The Americans are told that "Mother China needs assistance to become modern" and that nuclear weapons offer China a chance to stave off a Soviet threat while it develops, Mr. Appel said.
"I'm more afraid of a visiting physicist than I am an intelligence agent," he said. "I worry about the scientist who shares his formula with the other guy because they have a wink, a smile and a handshake, or they're going to save the world together."
In 1988, the General Accounting Office, an investigative arm of Congress, reported that foreign intelligence agents posing as visiting scientists had gained access to Livermore and the other two U.S. nuclear weapons design laboratories.
The GAO said that dozens of Chinese had visited Livermore without a required background check and that some were later found to have links to Chinese intelligence services.
The House Energy and Commerce Committee's Subcommittee on Oversight and Investigations has been quietly gathering information about the espionage case since 1988.
In addition to the United States, France and the Soviet Union have developed neutron bombs.
Despite the name, the nuclear explosive isn't a bomb at all. It was designed in two forms: a nuclear artillery shell and the warhead for the short-range Lance missile.
Several experts said that the theoretical basis for a neutron bomb is not difficult. If the Chinese had a need for stolen information, they said, it would be for the nuts-and-bolts procedures of how to fabricate the parts.
Development of a U.S. bomb was made public in 1977, and a heated debate ensued over its deployment.

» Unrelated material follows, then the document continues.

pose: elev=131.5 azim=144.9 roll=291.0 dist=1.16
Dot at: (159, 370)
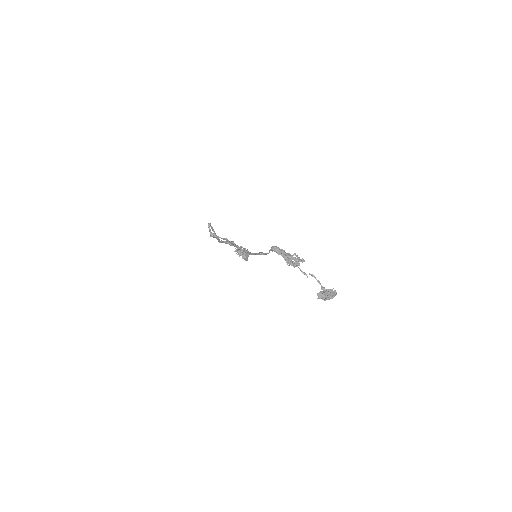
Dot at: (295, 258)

The Pentagon described it as a deterrent against Soviet attack, while its opponents said that its advantages ("limited" damage) over other nuclear weapons would lead to its use and that an all-out nuclear war would follow.
President Jimmy Carter decided to allow components of the bomb to be produced but not assembled. President Ronald Reagan ordered production to begin soon after he took office in 1981. Neutron artillery shells were built but have been kept in storage in the United States.